*** EXCERPTED DATA ***
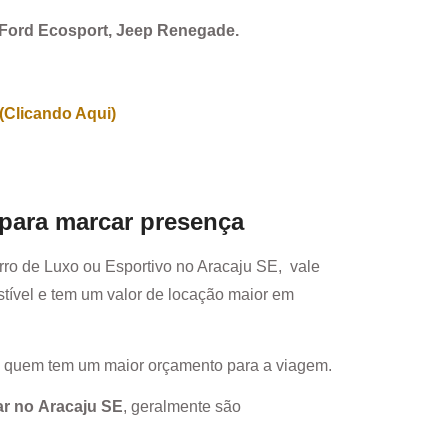
, Ford Ecosport, Jeep Renegade.
(Clicando Aqui)
 para marcar presença
rro de Luxo ou Esportivo no
Aracaju SE
, vale
ível e tem um valor de locação maior em
a quem tem um maior orçamento para a viagem.
ar no
Aracaju SE
, geralmente são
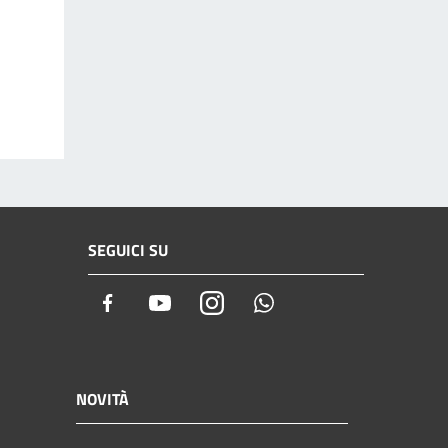
SEGUICI SU
Facebook
Youtube
Instagram
Whatsapp
NOVITÀ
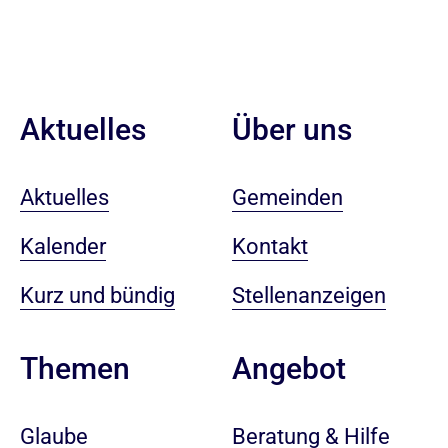
Aktuelles
Über uns
Aktuelles
Gemeinden
Kalender
Kontakt
Kurz und bündig
Stellenanzeigen
Angebot
Themen
Beratung & Hilfe
Glaube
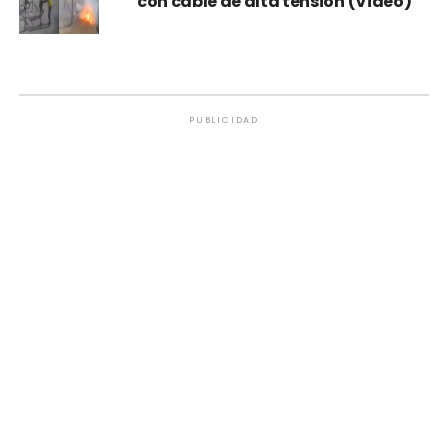
con cable de alta tensión (Video)
PUBLICIDAD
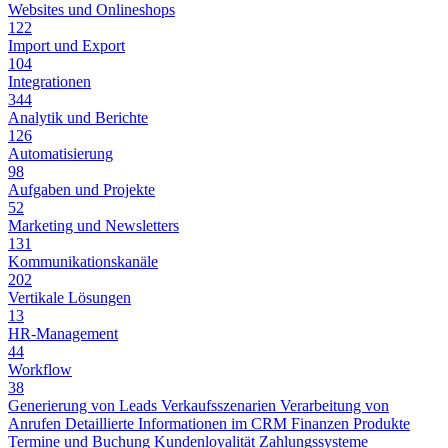
Websites und Onlineshops
122
Import und Export
104
Integrationen
344
Analytik und Berichte
126
Automatisierung
98
Aufgaben und Projekte
52
Marketing und Newsletters
131
Kommunikationskanäle
202
Vertikale Lösungen
13
HR-Management
44
Workflow
38
Generierung von Leads
Verkaufsszenarien
Verarbeitung von
Anrufen
Detaillierte Informationen im CRM
Finanzen
Produkte
Termine und Buchung
Kundenloyalität
Zahlungssysteme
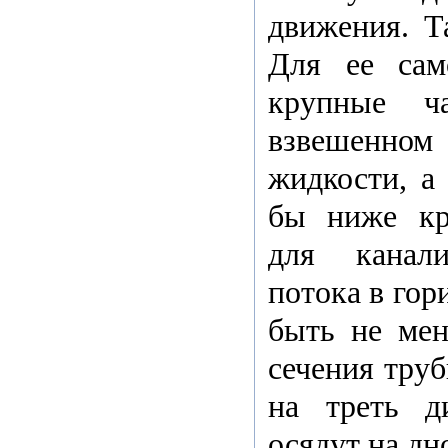
движения. Т
Для ее сам
крупные ч
взвешенно
жидкости, а
бы ниже кри
для канали
потока в гор
быть не мен
сечения труб
на треть д
осядут на дн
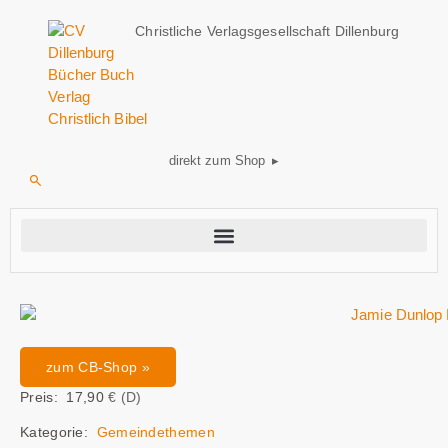
Christliche Verlagsgesellschaft Dillenburg
direkt zum Shop ▸
zum CB-Shop »
Preis: 17,90
€ (D)
Kategorie:
Gemeindethemen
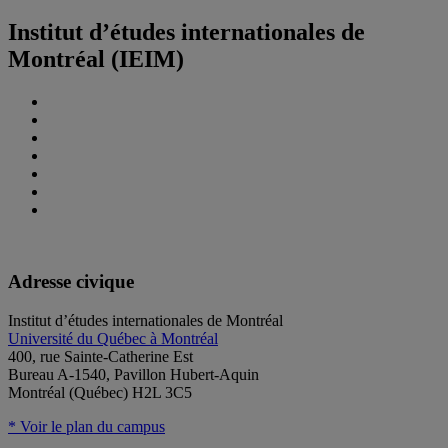
Institut d’études internationales de
Montréal (IEIM)
Adresse civique
Institut d’études internationales de Montréal
Université du Québec à Montréal
400, rue Sainte-Catherine Est
Bureau A-1540, Pavillon Hubert-Aquin
Montréal (Québec) H2L 3C5
* Voir le plan du campus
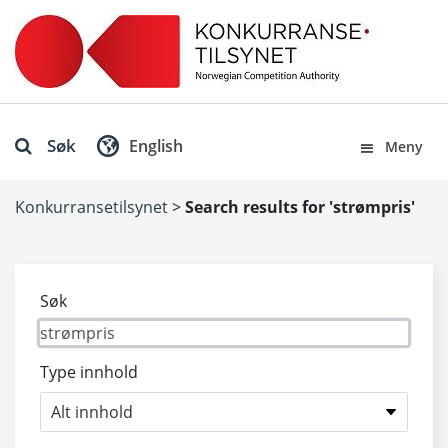
Søk
English
Meny
Konkurransetilsynet
>
Search results for 'strømpris'
Søk
Type innhold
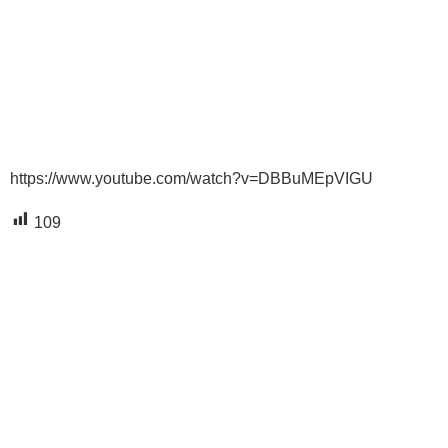
https://www.youtube.com/watch?v=DBBuMEpVIGU
109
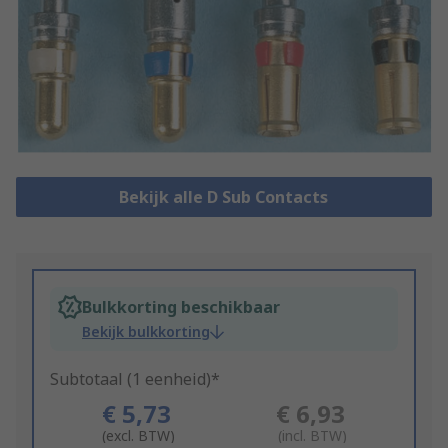
Bekijk alle D Sub Contacts
Bulkkorting beschikbaar
Bekijk bulkkorting
Subtotaal (1 eenheid)*
€ 5,73
€ 6,93
(excl. BTW)
(incl. BTW)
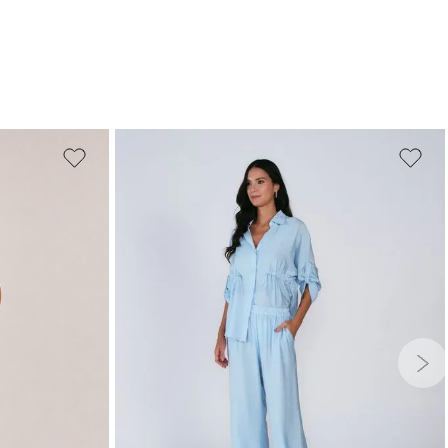
PP
P
M
G
GG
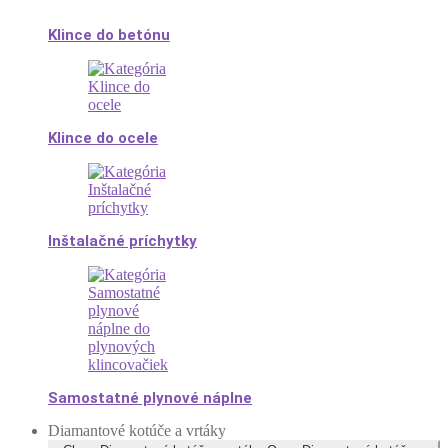
Klince do betónu
Klince do ocele
Inštalačné príchytky
Samostatné plynové náplne
Diamantové kotúče a vrtáky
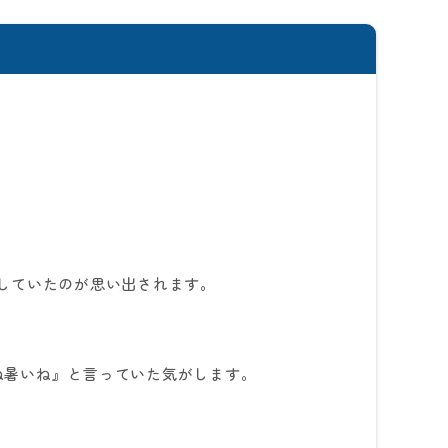
していたのが思い出されます。
ね暑いね』と言っていた気がします。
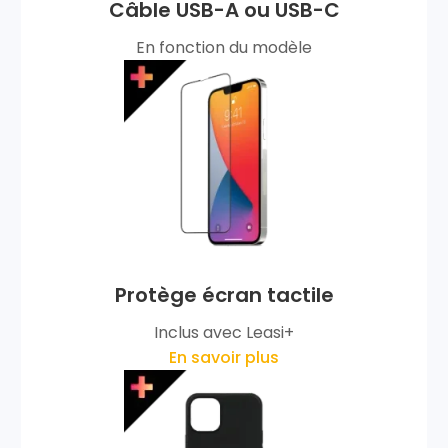
Câble USB-A ou USB-C
En fonction du modèle
Protège écran tactile
Inclus avec Leasi+
En savoir plus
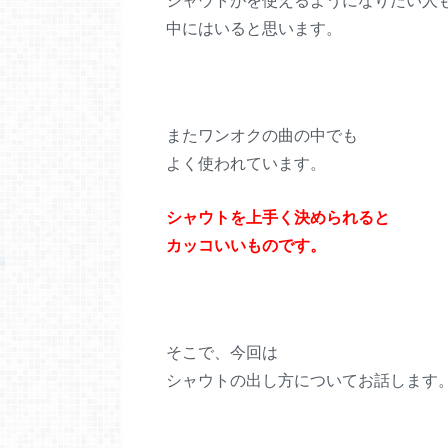
シャウトがを使えるようになりたい人
中にはいると思います。
またワンオクの曲の中でも
よく使われています。
シャウトを上手く決められると
カッコいいものです。
そこで、今回は
シャウトの出し方についてお話します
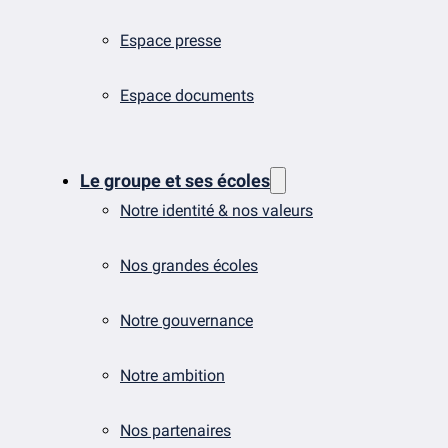
Espace presse
Espace documents
Le groupe et ses écoles
Notre identité & nos valeurs
Nos grandes écoles
Notre gouvernance
Notre ambition
Nos partenaires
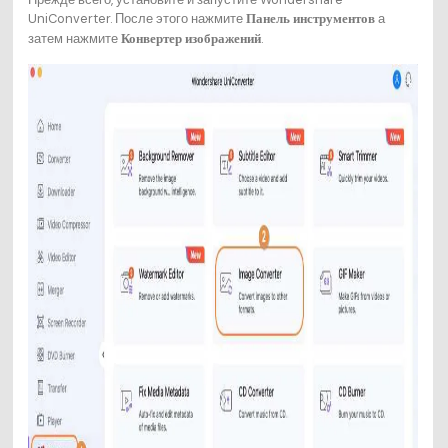
UniConverter. После этого нажмите
а
Панель инструментов
затем нажмите
.
Конвертер изображений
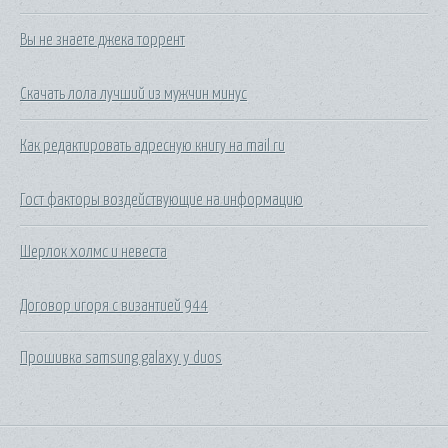
Вы не знаете джека торрент
Скачать лола лучший из мужчин минус
Как редактировать адресную книгу на mail ru
Гост факторы воздействующие на информацию
Шерлок холмс и невеста
Договор игоря с византией 944
Прошивка samsung galaxy y duos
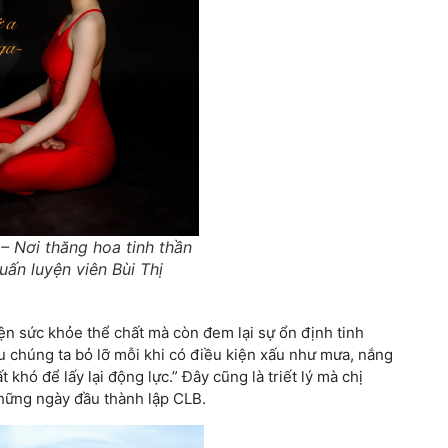
 Nơi thăng hoa tinh thần
́n luyện viên Bùi Thị
iện sức khỏe thể chất mà còn đem lại sự ổn định tinh
Nếu chúng ta bỏ lỡ mỗi khi có điều kiện xấu như mưa, nắng
 khó để lấy lại động lực.” Đây cũng là triết lý mà chị
̃ng ngày đầu thành lập CLB.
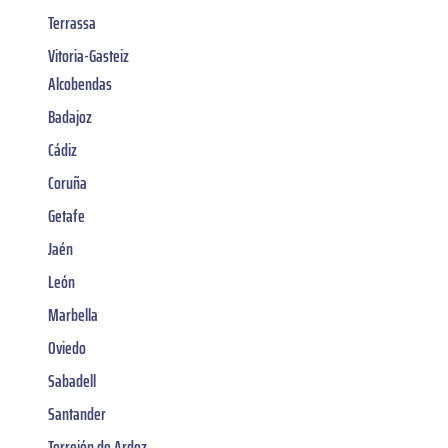
Terrassa
Vitoria-Gasteiz
Alcobendas
Badajoz
Cádiz
Coruña
Getafe
Jaén
León
Marbella
Oviedo
Sabadell
Santander
Torrejón de Ardoz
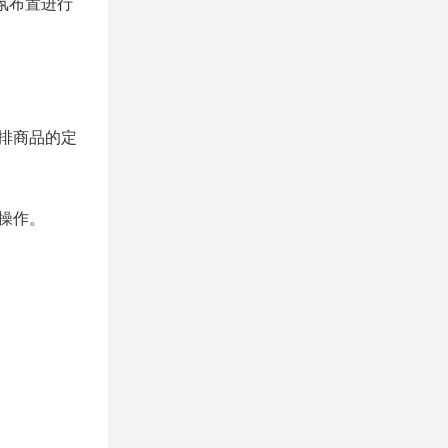
氛布置进行
排商品的定
操作。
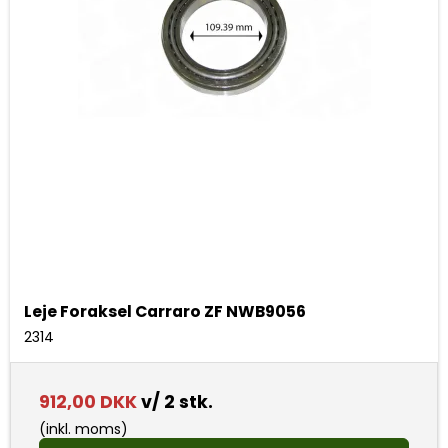
Leje Foraksel Carraro ZF NWB9056
2314
912,00 DKK
v/ 2 stk.
(inkl. moms)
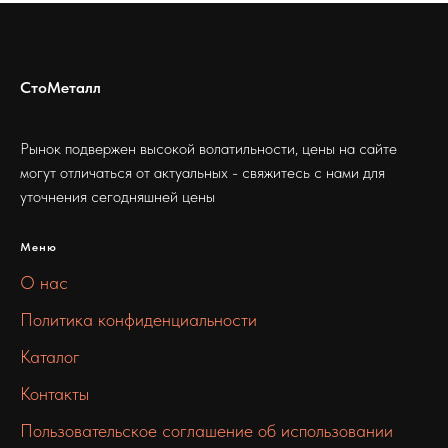
СтоМеталл
Рынок подвержен высокой волатильности, цены на сайте
могут отличаться от актуальных - свяжитесь с нами для
уточнения сегодняшней цены
Меню
О нас
Политика конфиденциальности
Каталог
Контакты
Пользовательское соглашение об использовании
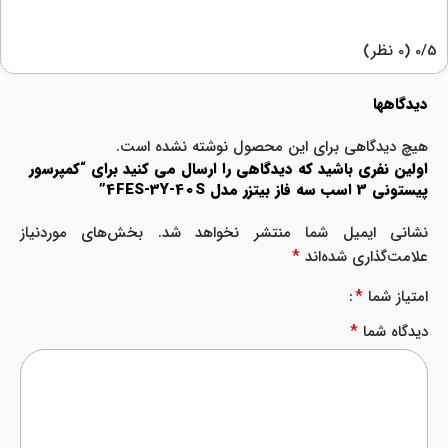
‫0/5
‫(0 نظر)
دیدگاهها
هیچ دیدگاهی برای این محصول نوشته نشده است.
اولین نفری باشید که دیدگاهی را ارسال می کنید برای “کمپرسور
پیستونی 3 اسب سه فاز بیتزر مدل 4FES-3Y-40S”
نشانی ایمیل شما منتشر نخواهد شد.
بخش‌های موردنیاز
*
علامت‌گذاری شده‌اند
*
امتیاز شما
*
دیدگاه شما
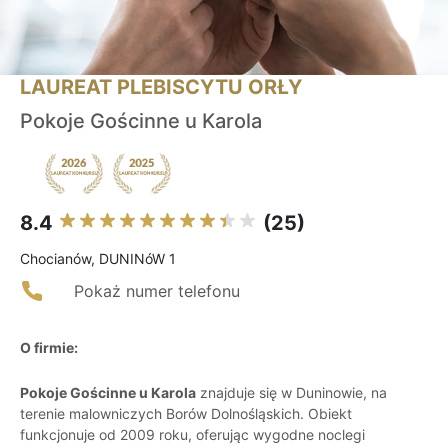
LAUREAT PLEBISCYTU ORŁY
Pokoje Gościnne u Karola
8.4
(25)
Chocianów, DUNINóW 1
Pokaż numer telefonu
O firmie:
Pokoje Gościnne u Karola
znajduje się w Duninowie, na
terenie malowniczych Borów Dolnośląskich. Obiekt
funkcjonuje od 2009 roku, oferując wygodne noclegi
***
WHAT IS NEEDED —
The lines to copy are those in the records above containing the word "Montréal".

OUTPUT BELOW —
Montréal (IEIM)
Institut d’études internationales de Montréal
Université du Québec à Montréal
Montréal (Québec) H2L 3C5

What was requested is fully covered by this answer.